Totò, l'erede di Don Chisciotte. Fabio Celoni: "Un lavoro durissimo"
LifestyleDopo due anni di attesa, il fumetto che mette su carta e in immagini il film mai realizzato da Totò è completo. Due anni di fatica e paura, che l'autore ha raccontato a Sky TG24
Un film che non diventa film e molti anni dopo si trasforma in fumetto. Il sogno di un grande attore diventato l’ossessione di un grande fumettista. Dopo una lunga e travagliata gestazione, e un intervallo lungo due anni tra il primo e il secondo tempo, Totò, l’erede di Don Chisciotte (due volumi con cofanetto, 224 pagine totali a colori, 39,90 euro) è finalmente completo. Ed è un’opera mirabile, complessa, piena di riferimenti, frutto di un amore e una dedizione sconfinati da parte del suo autore Fabio Celoni nei confronti di Totò e della materia. Un lavoro di recupero, sintesi e adattamento certosino, mirabile sotto l’aspetto della scrittura e sotto quello artistico, destinato a restare nella storia del fumetto italiano.

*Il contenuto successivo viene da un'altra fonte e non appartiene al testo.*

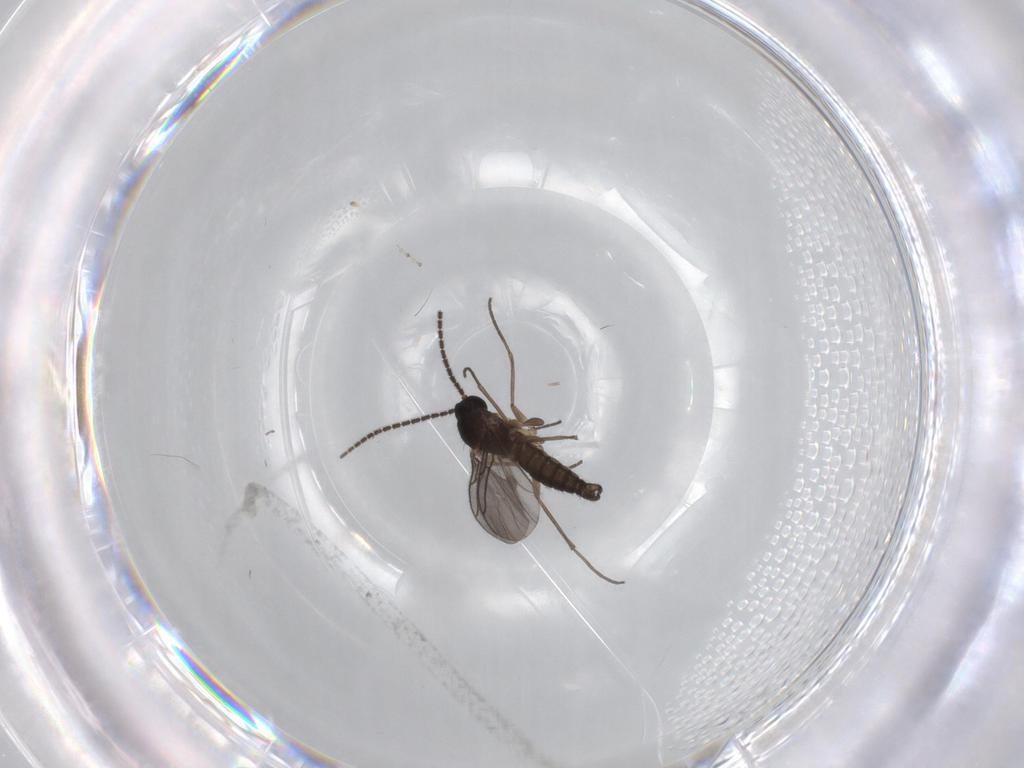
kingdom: Animalia
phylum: Arthropoda
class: Insecta
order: Diptera
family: Sciaridae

Rieccoci qua, due anni dopo, per il finale del tuo film-fumetto di Totò. Mi fa sorridere perché ormai al cinema l’intervallo sta cadendo in disuso, questo invece è stato anche piuttosto lungo…
Sì, è vero… e poi se a uno scappa la pipì non sa come fare… In realtà il mio intervallo è stato lungo, come anche la realizzazione del primo, perché nel frattempo, come mi capita sempre più spesso anche se cerco di evitarlo perché è molto stressante, ho fatto più cose insieme. Se non avessi avuto da fare, per esempio, Il destino di Paperone, il secondo tempo di Totò sarebbe arrivata prima. Poi volevamo portarlo a tutti i costi a Napoli, così ho dato precedenza ad altre cose e siamo riusciti poi a rientrare nei tempi facendo delle tirate notturne. È stato un lavoro molto impegnativo.
Che poi questo secondo tempo ha rischiato seriamente di essere perduto. O almeno ti eri convinto che andasse così. Ci racconti cosa è successo?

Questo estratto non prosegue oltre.